Lousy Telephone Call Overrides Username and Password Protections

May 31, 2012

Hello, Mr. President, sorry to bother you but can you give me the launch code for today's nuclear missile exercise?

Can it really be so simple and easy?  Are we all deluding ourselves into believing that our online accounts are safe?  Hey - don't be so quick to wave me off.  Sit down. This one may take your breath away.

Hey, Can You Help Me Out Here?

Between February 2011 and January 2012, Khaddy Garcia, 25, of North Bergen, NJ, telephoned customer service representatives at various banks, falsely representing that he was the owner or agent of a particular business with an account at the bank. Then this fraudster unrolled his scam.  Garcia claimed to have forgotten the username and password for his business's online account.

You know about all those publicized security protections on your online accounts?  The first line of defense. The second line. The fail-safe.  Well, seems that nothing's foolproof and more than a few fools answer the phones at far too many banks.  Garcia was actually successful in convincing some service reps to help him out with his purported memory lapses.  Once in possession of the forgotten usernames and passwords, Garcia withdrew funds from the compromised account by issuing checks and wire transfers to himself and to his co-conspirators.

And just how successful was this idiotic scheme?  How about to the the tune of Garcia actually gaining on-line access to over 20 different business bank accounts from which he attempted to withdraw over $1.5 million, and ultimately succeeded in withdrawing over $200,000.  I'm less focused on that $200,000 amount than I am on the fact that such a stupid ploy managed to override online protections for some 20 different accounts.

Venturing Into Bigger And Better

In December 2011, Garcia learned that the owner of a New York City venture capital firm had wire transferred  $2 million to a bank account maintained by a clearing firm. Apparently confident from several months of scamming bank customer service reps, Garcia made numerous phone calls to the venture capital firm's owner and  his agents.  Once, he had these unsuspecting souls on the phone, Garcia pretended to be a representative from the clearing firm.

Garcia then worked the con.  He told the owner and his agents that the $2 million wound up in the wrong clearing firm account.  Oh my!  What we gotta do here is re-wire the funds from the wrong account to the right one. We're really, really, really sorry about this.  Our bad. Lemme fix this for you folks quickly.  I'm imagining that such was the patter from Garcia.

Garcia then gave routing instructions and account information to his marks, likely assuring them that the $2 million needed to be quickly rerouted to this correct location.  In fact, the routing and account information corresponded to an account controlled by Garcia.  Thankfully, before any funds were rerouted to Garcia's account, the fraud was detected.

On May 29, 2012, Garcia pled guilty in Manhattan federal court to one count of bank fraud and one count of wire fraud, in connection with both schemes discussed above . Garcia faces a maximum prison term of 50 years.

Bill Singer's Comment

Whoa, that scares the crap out of me.  Imagine, we have all those alphanumeric IDs and passwords - some even using special characters - and a simple, lousy telephone call can easily override the whole system.  I'm sure hoping that Citibank, Bank of America, Wells Fargo, and Chase are paying attention to this criminal case. Hopefully, the banks and brokerage firm will test out there own security by routinely calling their customer services numbers and trying to get over with the same sweet talk.  To some degree it's comforting to know that despite the most intricate and advanced digital security systems in place, that human beings still have the ability to screw it all up.

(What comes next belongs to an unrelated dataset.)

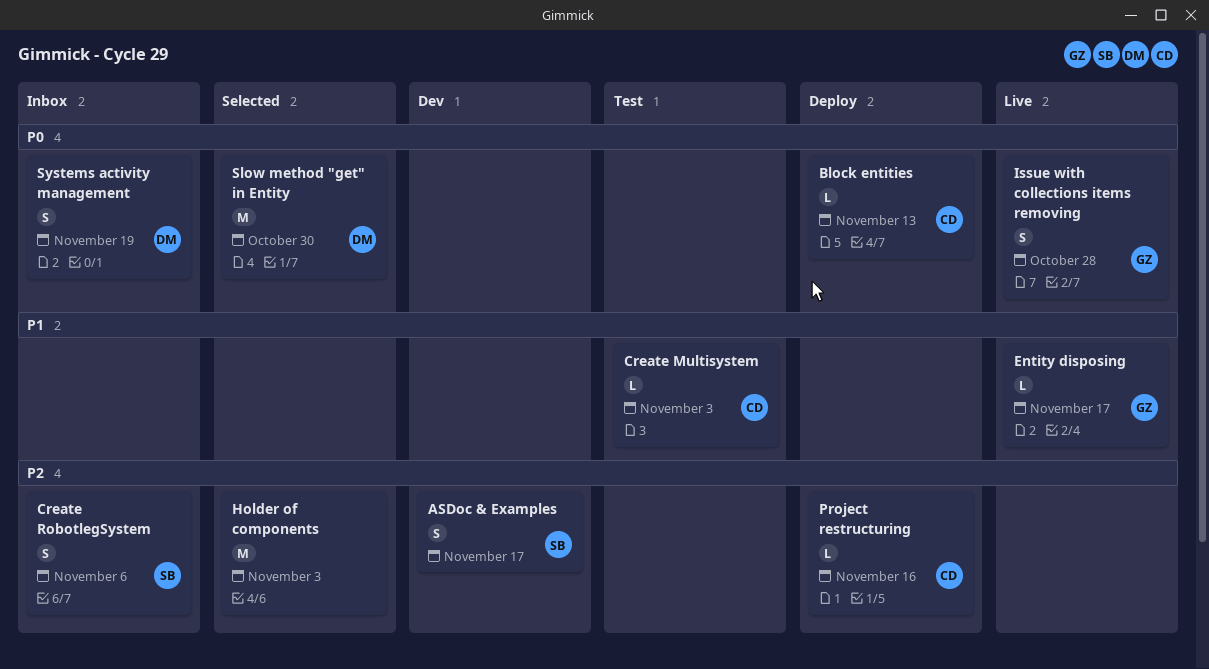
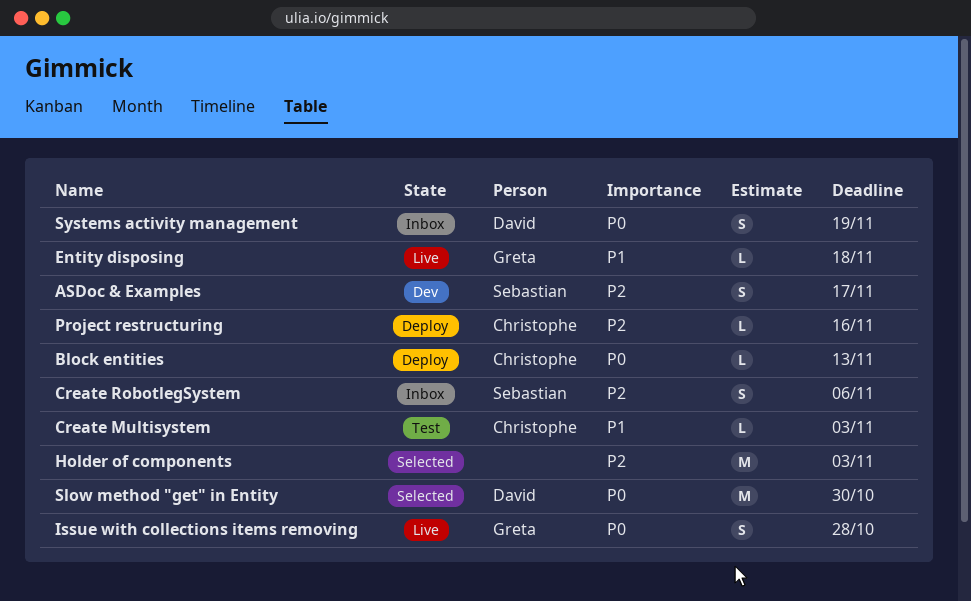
Entity disposing, due: Nov 17 -> Nov 18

Hello - Barack?  Yes, is this President Obama?  Hey, you the man!  Listen, Barack you may not remember me but its General Saster - yeah, General Saster, David Saster… uh huh, General D. Saster, that's right, and I'm working at the Pentagon.  Anyway, listen, my wife's gonna kill me but I was out all night, smokin', drinkin', had a little lady thing going on the side and, damn, woke up this morning with quite the hangover.  Barack, can you do me a solid?  I wouldn't ask you if it weren't really important but I need the launch codes for our nuclear missiles.  Yeah, I know, you're right but, hey, if there were any other way or anyone else to call you know that I wouldn't be calling you directly. It's just that we've scheduled an exercise today, you know the whole fake launch thing to scare the Iranians - boy, that's gonna be riot - and I can't for the life of me remember the two-part launch code. I think the code was in my pants but I don't know where the hell that wound up after last night. Okay, thanks - I got a paper and pen ready.  The first part is Bow what?  B..O..W … what?  Oh, not bow as in bow and arrow but as in your dog's name? Okay, that BO what? BO1600, as in 1600 Pennsylvania Avenue. Got it. What about the second part of the code? Can you spell that for me?  M..I..C..H..E..L..L..E, okay, and what else. 143?  One for what? Oh, sorry, it's the numbers 1, 4 and 3. Okay, thanks.  Gotta run. Great talking to you.